Congratulations on the release, and thank you for your work on this!
Regarding the Password vs Password confirmation field, what is the best way to handle this? You mention using "within" on the blog post but the password field may not be within a separate element than the password confirmation. Would using the id of the field work?
fill_in 'user_password', with: 'secret'
Or will that also catch the user_password_confirmation id?
Ryan: Using the id would indeed work, since matches on `id` and `name` need to be exact, and are not allowed to be substrings. If you don't want to use ids, there are two sensible alternatives, you could change the labels to be less ambiguous, ("Enter password", "Confirm password", maybe?), or you could do something like: `all(:field, "Password").each { |field| field.set("value") }`. If you encapsulate that in some kind of method, it could actually looks somewhat decent `fill_in_all "Password", :with => "value"`, or something.
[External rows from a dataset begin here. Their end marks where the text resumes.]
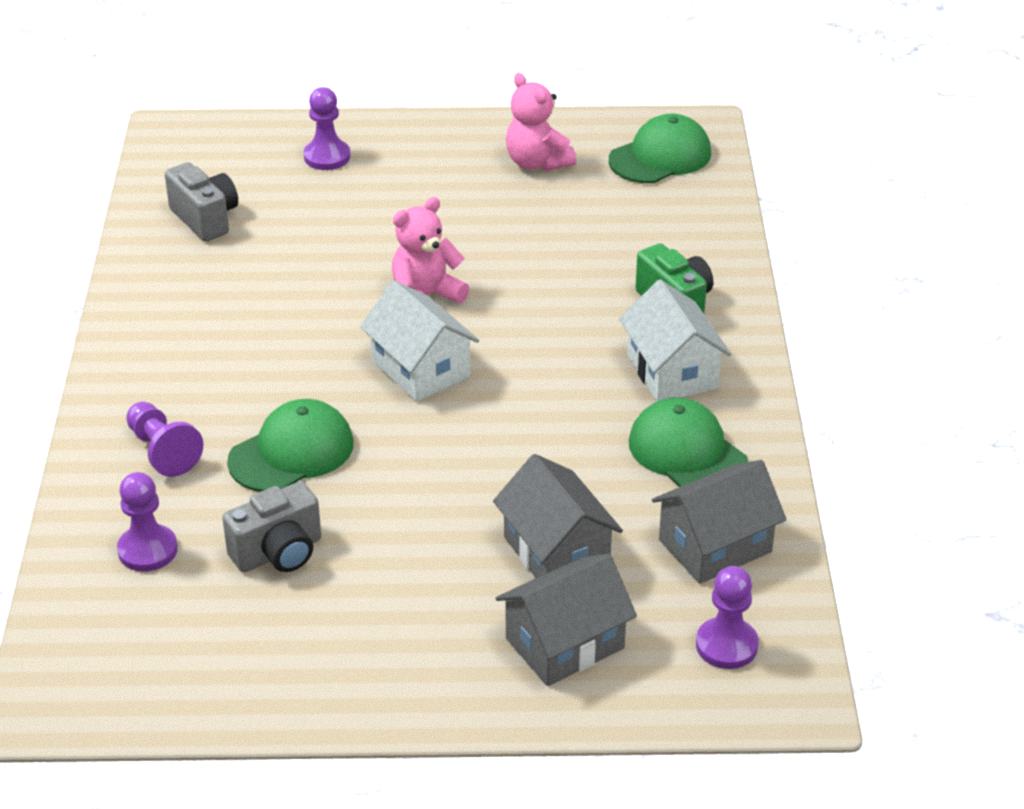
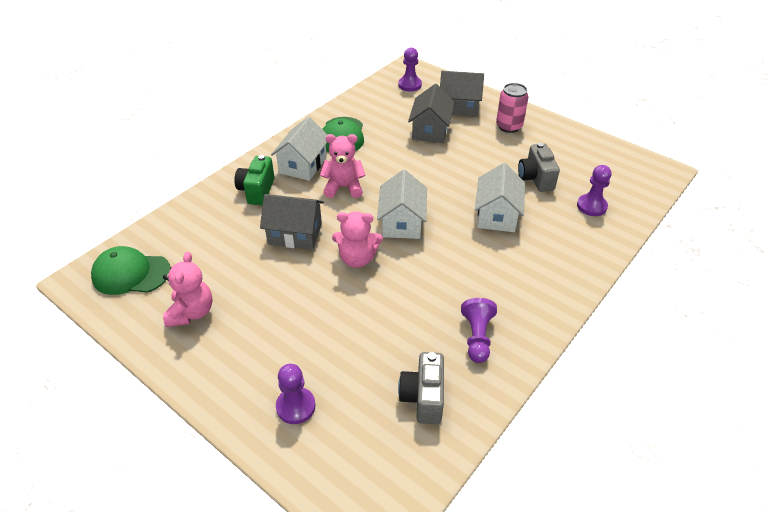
camera: 140 degrees left, 5 degrees up
purple pawn [126,402,203,477] -> purple pawn moved to [461,298,497,363]
grey camera [222,481,321,572] -> grey camera turned 105 degrees counterclockwise [518,143,560,192]
green cap [227,399,354,492] -> white house [475,163,525,232]
grey house [652,460,787,584] -> grey house moved to [260,194,324,250]
none -> pink teddy bear [320,134,366,198]
none -> pink can [496,83,529,133]

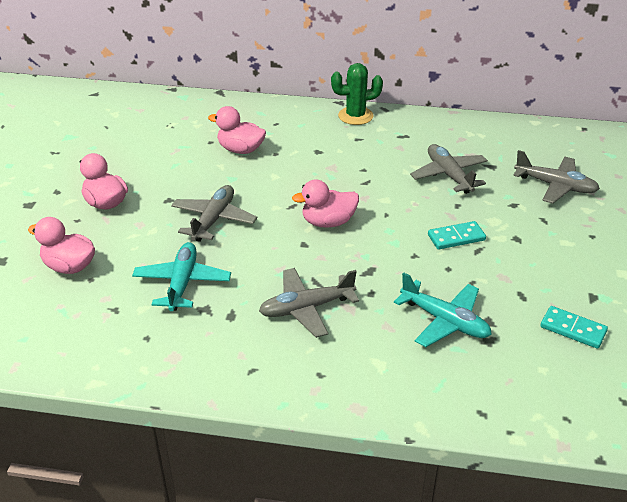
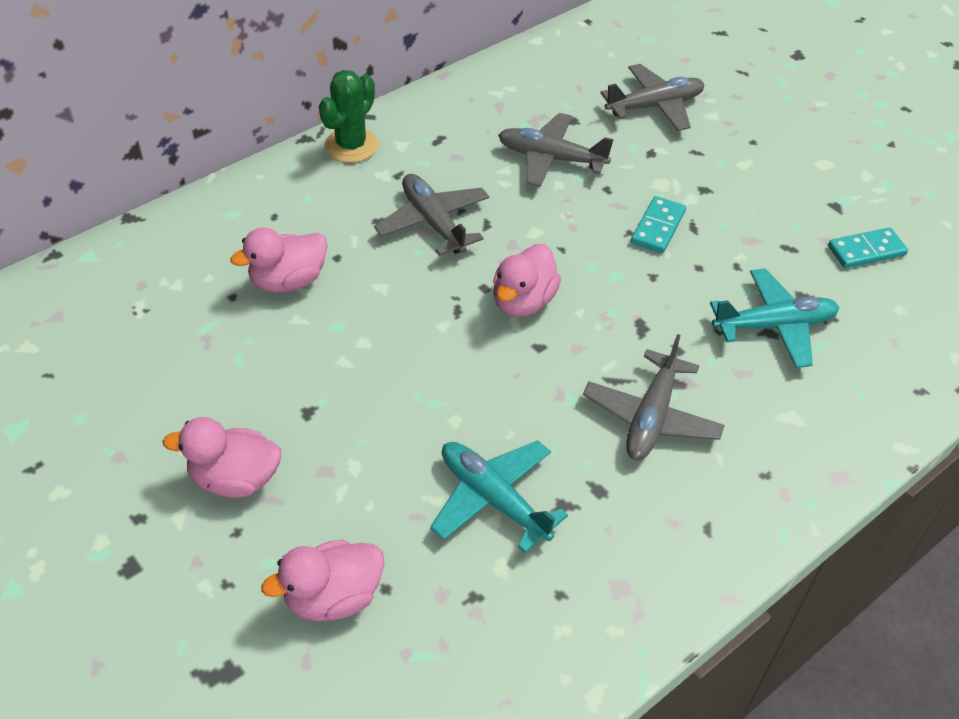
camera: 50 degrees left, 10 degrees up
grey plane [171,185,257,242] -> grey plane moved to [374,174,489,256]

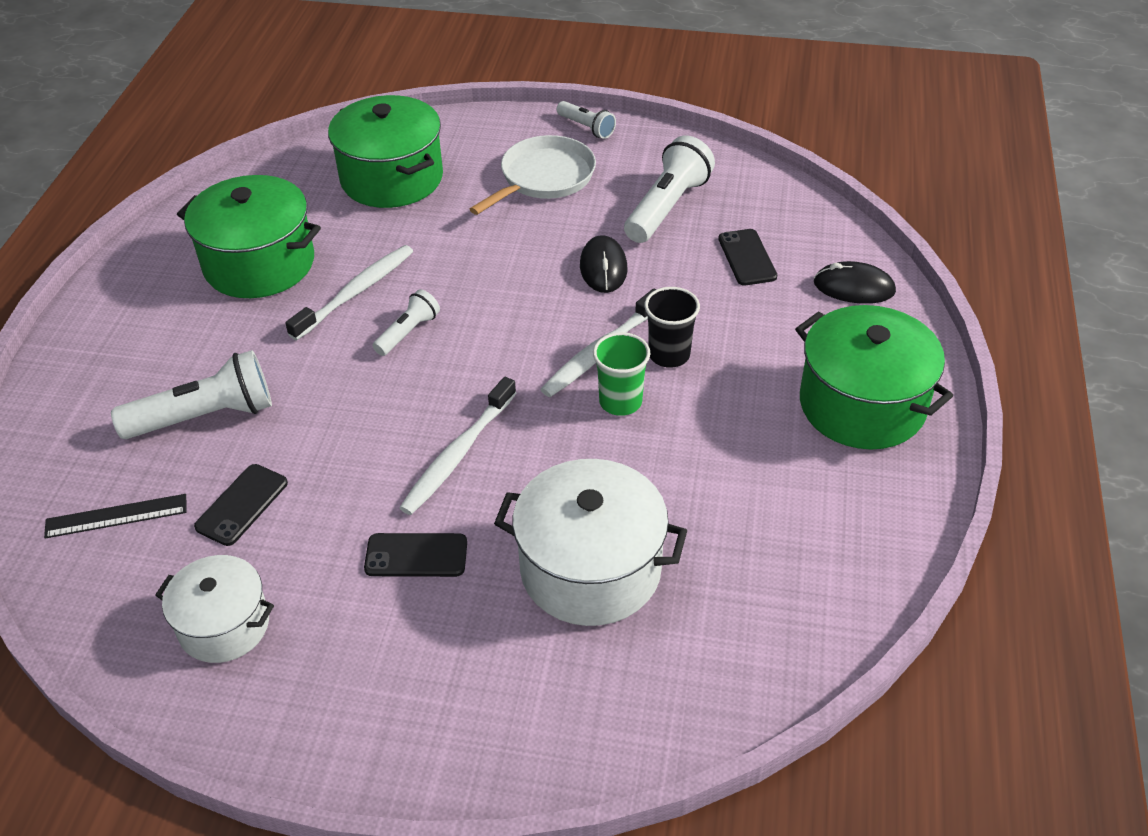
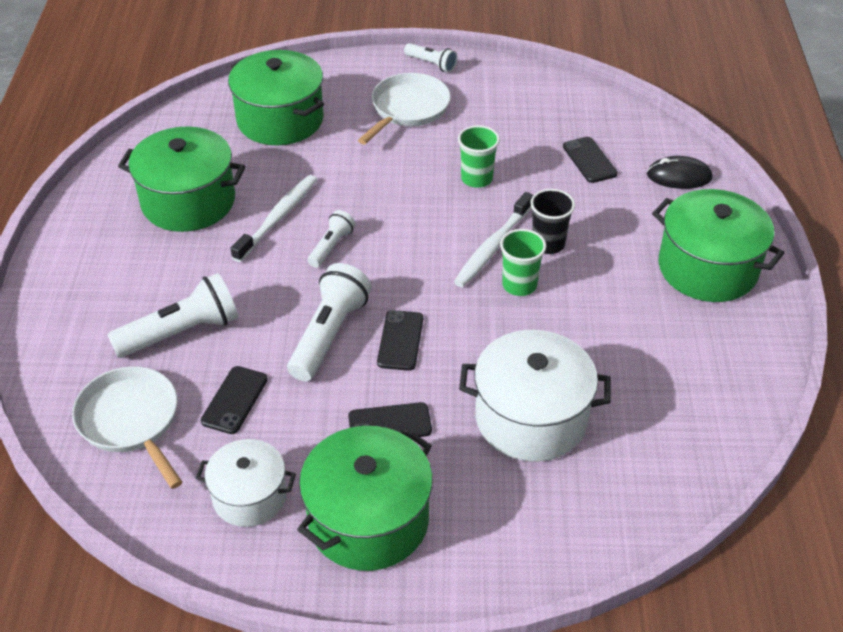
camera: 10 degrees left, 0 degrees up
black ruler [44,494,187,538] -> white pan [72,366,182,489]
white toothbrush [399,377,516,515] -> black phone [377,310,423,371]
black mouse [580,235,627,293] -> green cup [458,125,500,188]
white flashlight [624,136,715,243] -> white flashlight moved to [287,263,371,381]
none -> green pot [297,426,433,571]

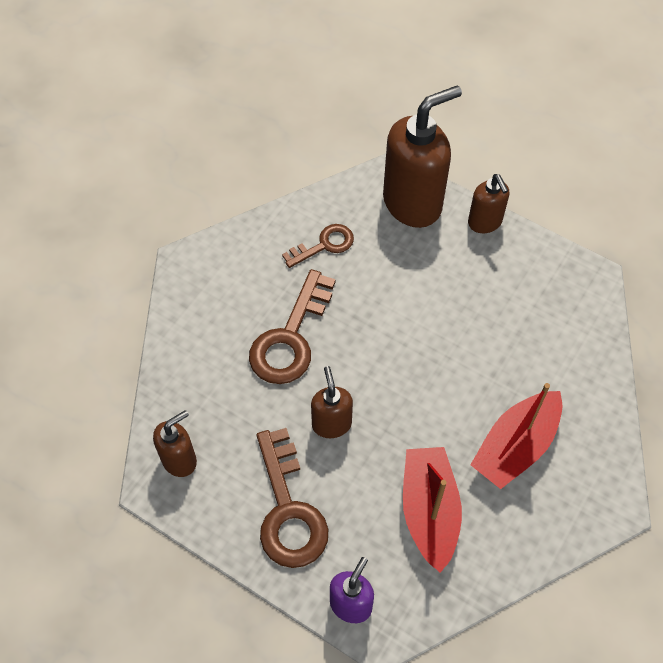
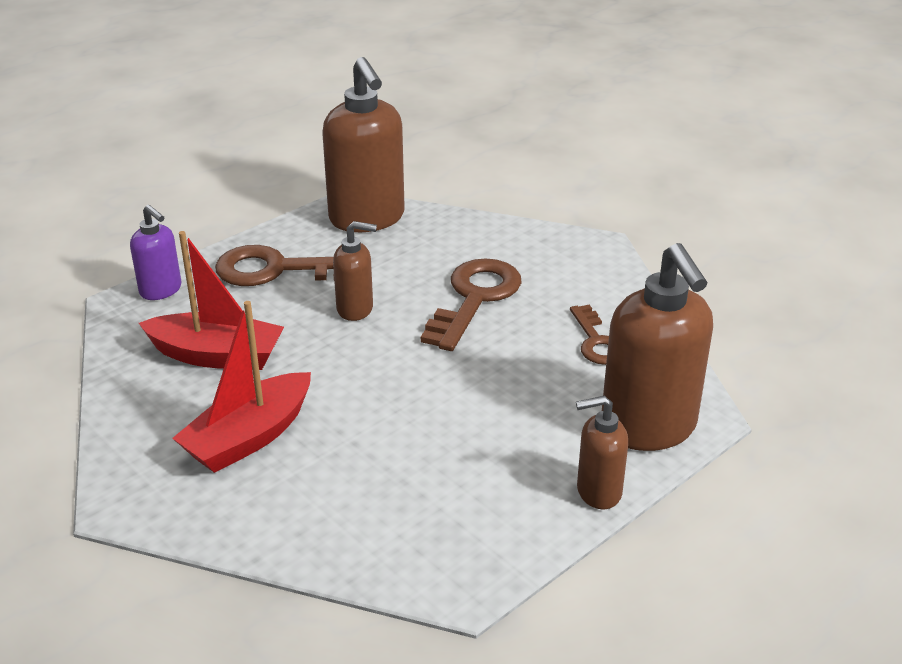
camera: 105 degrees right, 25 degrees down
brown soap dispenser [153,410,197,477] -> brown soap dispenser [322,57,405,232], size x1.90
brown key [249,269,336,384] -> brown key turned 75 degrees clockwise [421,258,522,351]
red boat [470,383,563,489] -> red boat turned 105 degrees counterclockwise [172,301,311,473]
Maybe I am reading it wrong, but are you saying that on a page with password and password confirmation, "click_link "Password" will fail? I would have thought it correct that this click password as it matches exactly, and requires click_link "password confirmation" for the other one for disambiguation? Perhaps I am reading this wrong and being incredibly stupid (more likely ;)
On Wednesday, 14 November 2012 10:28:59 UTC, jnicklas wrote:
> Hi everyone,
> I'm very proud and pleased to finally release Capybara 2.0, many thanks to > the many, many contributors who made this release possible.
> First things first, this release is NOT BACKWARDS COMPATIBLE with Capybara > 1.x in a few important ways. We've taken this opportunity to make a couple > of changes which were long overdue and which hopefully will improve the > experience of using Capybara. Upon upgrade though, you will likely find > that your tests break. We understand that this is going to cause you > frustration and lost time. We are not making these changes lightly, and > there aren't likely to be any further changes for a long time after this. > We are committed to a stable API.
> That being said, here's what you need to watch out for.
> When finding and interacting with elements through methods such as > `click_link` and `fill_in`, if there were more than one element which > matched, previously Capybara would try to guess which one you meant. From > now on, Capybara will raise an exception instead. For example, if you have > two fields named "Password" and "Password confirmation", then `fill_in > "Password", :with => "test"` will raise an exception.
> I wrote a blog post about some techniques we use at Elabs to mitigate this > problem:
> For those who use RSpec with Capybara, the `:type` metadata used by > Capybara tests has been changed from `:request` to `:feature`. This was > done to avoid confusion with Rails' built in integration tests. Make sure > you are using at least version `2.12.0` of `rspec-rails` if you are on > Rails, as it enables these changes. You will probably need to move your > Capybara tests to `spec/features`, as well as including all modules you > previously included in request spec in your feature specs instead.
> Andy Lindeman from the RSpec team wrote a blog post, explaining this > change in more detail:
> Please note that it will probably take a little while for other drivers, > like capybara-webkit and Poltergeist to be available for Capybara 2. For > now, only the bundled Selenium and RackTest drivers will work.
> I hope you like this release, if you have any problems, please let us know > as soon as possible!